Uyuşmazlığın uluslararası yargı organlarına havale edilmesi durumunda da yine izlenmesi gereken yolun hakça bir çözüme ulaşmak adına teamül kurallarının öngördüğü hakkaniyet ilkeleri olduğu hem Statünün 38. Maddesinin ilgili hükmünde belirtilmiş hem de uluslararası yargı organları tarafından sıkca vurgulanmıştır.
1982 Birleşmiş Milletler Deniz Hukuku Sözleşmesi’nin sınırlandırma hükümlerine ilişkin ilgili maddelerinde ifade edilen, “hakça” bir çözüme ulaşmak maksadı ile hakkaniyetli bir sınırlandırma yapmak, soyut kavramları somut bir olayda tatbik etmek anlamına geldiğinden uluslararası yargı organlarına geniş takdir hakkı sunulmuştur. Bu sebeple yargıçların teamül hukuku çatısı altında başvuracakları ilke ve yöntemler davanın selameti açısından büyük önem arz etmektedir.
Deniz hukukunun gelişim süreci dikkate alındığında, deniz hukukuna ilişkin uluslararası teamül kuralları, sözleşmeler vasıtası ile yazılı hale getirilerek bir uluslararası belge niteliğine kavuşturulmuştur.
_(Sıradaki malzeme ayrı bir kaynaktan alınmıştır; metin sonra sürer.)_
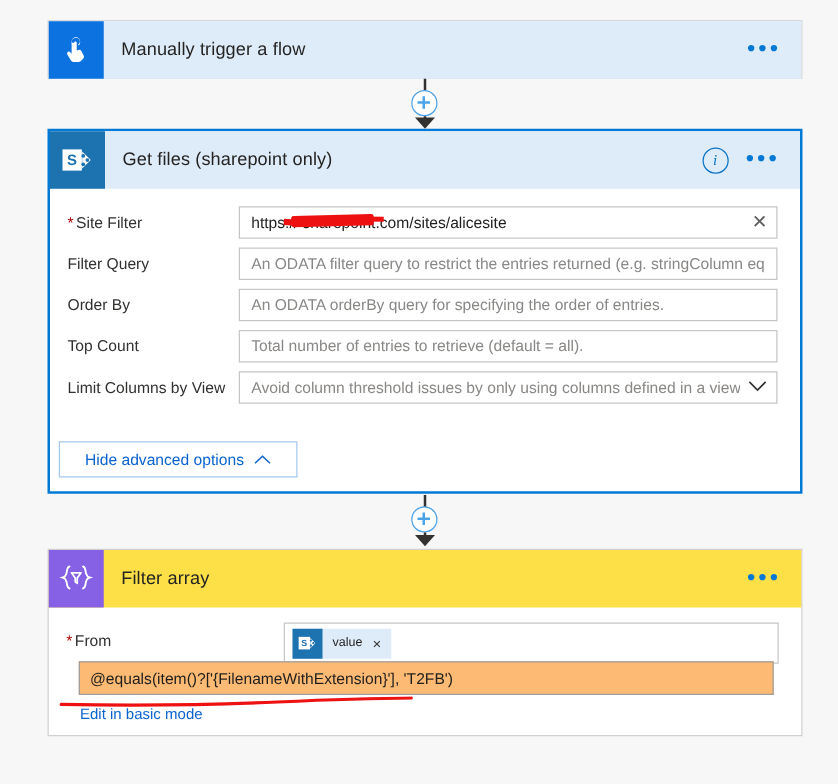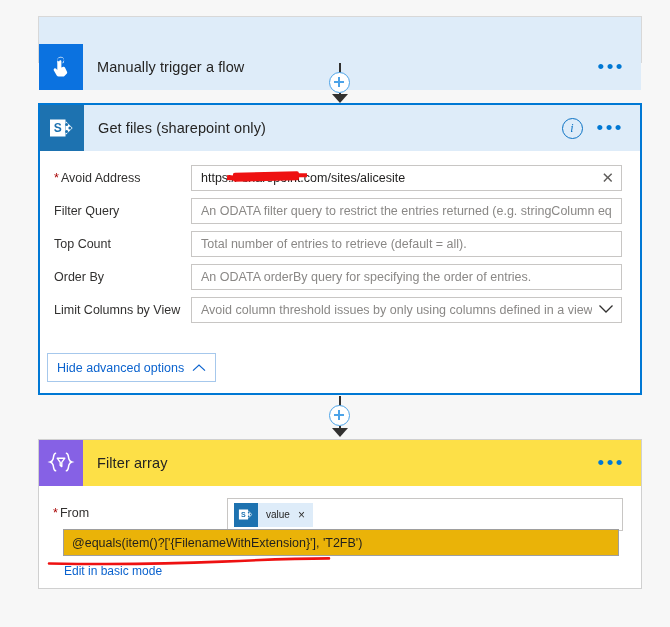--- a/index.html
+++ b/index.html
@@ -76,21 +76,21 @@
 
   
   #trigger-card {
     left: 38px;
     top: 16px;
     width: 604px;
     height: 47px;
     border: 1px solid #d8d8d8;
     background: #deecf9;
   }
-  #trigger-card .card-header { background: #deecf9; margin-top: 27px; }
+  #trigger-card .card-header { background: #deecf9; }
   #trigger-card .card-icon { background: #0b72e0; }
 
   
   #sharepoint-card {
     left: 38px;
     top: 103px;
     width: 604px;
     height: 292px;
     border: 2px solid #0078d4;
   }
@@ -190,21 +190,21 @@
     background: #ee1111;
     transform: rotate(2deg);
   }
 
   
   .adv-btn {
     position: absolute;
     left: 47px;
     top: 361px;
     height: 27px;
-    padding: 0 9px;
+    padding: 0 20px;
     border: 1px solid #a6c8ec;
     background: #ffffff;
     color: #0b63ce;
     font-size: 12.5px;
     display: inline-flex;
     align-items: center;
     gap: 8px;
     cursor: pointer;
   }
 
@@ -274,21 +274,21 @@
   .token-label { font-size: 10px; color: #201f1e; }
   .token-x { font-size: 12px; color: #323130; cursor: pointer; }
 
   .expr-box {
     position: absolute;
     left: 24px;
     top: 89px;
     width: 556px;
     height: 27px;
     border: 1px solid #9e9e9e;
-    background: #eab308;
+    background: #fdba74;
     box-sizing: border-box;
     display: flex;
     align-items: center;
     padding-left: 8px;
     font-size: 12.5px;
     color: #201f1e;
     white-space: nowrap;
     overflow: hidden;
   }
   .basic-link {
@@ -348,47 +348,47 @@
     <div class="card-title">Get files (sharepoint only)</div>
     <div class="hdr-actions">
       <div class="info-icon">i</div>
       <div class="ellipsis">•••</div>
     </div>
   </div>
 
   <div class="card-body">
 
     <div class="form-row">
-      <div class="form-label"><span class="req-star">*</span><span>Avoid Address</span></div>
+      <div class="form-label"><span class="req-star">*</span><span>Site Filter</span></div>
       <div class="field">
         <span class="field-text">https://              sharepoint.com/sites/alicesite</span>
         <span class="redact"></span>
         <span class="clear-x">✕</span>
       </div>
     </div>
 
 
     <div class="form-row">
       <div class="form-label">Filter Query</div>
       <div class="field">
         <span class="field-text placeholder">An ODATA filter query to restrict the entries returned (e.g. stringColumn eq 'st</span>
       </div>
     </div>
 
     <div class="form-row">
+      <div class="form-label">Order By</div>
+      <div class="field">
+        <span class="field-text placeholder">An ODATA orderBy query for specifying the order of entries.</span>
+      </div>
+    </div>
+
+    <div class="form-row">
       <div class="form-label">Top Count</div>
       <div class="field">
         <span class="field-text placeholder">Total number of entries to retrieve (default = all).</span>
-      </div>
-    </div>
-
-    <div class="form-row">
-      <div class="form-label">Order By</div>
-      <div class="field">
-        <span class="field-text placeholder">An ODATA orderBy query for specifying the order of entries.</span>
       </div>
     </div>
 
     <div class="form-row">
       <div class="form-label">Limit Columns by View</div>
       <div class="field">
         <span class="field-text placeholder">Avoid column threshold issues by only using columns defined in a view</span>
         <span class="chevron">
           <svg width="16" height="10" viewBox="0 0 16 10" aria-hidden="true">
               <path d="M1.5 1.5 L8 8 L14.5 1.5" stroke="#323130" stroke-width="1.3" fill="none"></path>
Sözleşmelere taraf olmayan devletler açısından da yine uluslararası teamül kuralları geçerliliğini devam ettirmektedir.
Bu bakımdan ister sözleşmeye taraf olunsun ister olunmasın, uluslararası yargı organlarının önüne gelen uyuşmazlık davalarında yol gösterici olan temel hukuk kaynağı uluslararası teamül hukukudur. Divan veya Mahkemelerin somut bir uyuşmazlık davasında uyguladığı ilke ve yöntemler bir teamül kuralının beyanı niteliğinde olabileceği gibi bir teamül kuralının değişmesine, kaldırılmasına hatta yeni bir teamül kuralının oluşmasına da neden olabilir. Bu sebeple, Divan veya Mahkemelerin deniz alanlarının sınırlandırılmasına ilişkin somut bir uyuşmazlık davasını çözüme kavuştururken gösterecekleri hukuki yaklaşımın, uluslararası teamül hukukunun içerisinde kalma çabası olması beklenir
Uluslararası deniz hukuku, anlaşma hukuku ile teamül hukukunun belirgin bir şekilde iç içe geçtiği bir hukuk alanı olduğundan bir uyuşmazlık ister anlaşma yolu ile isterse de yargı kararıyla sonuçlansın, sınırlandırma hukukunda izlenecek yol teamül kuralları temelinde hakkaniyet ilkelerine göre bir sınırlandırmanın yapılmasıdır. Bunun yanı sıra sözleşmelere taraf olmayan devletler ile sınırlandırmaya konu olan üçüncü devletler bakımından dikkate alınacak ilkeler de teamül hukukuna göre belirlenmiş ilkeler olacaktır.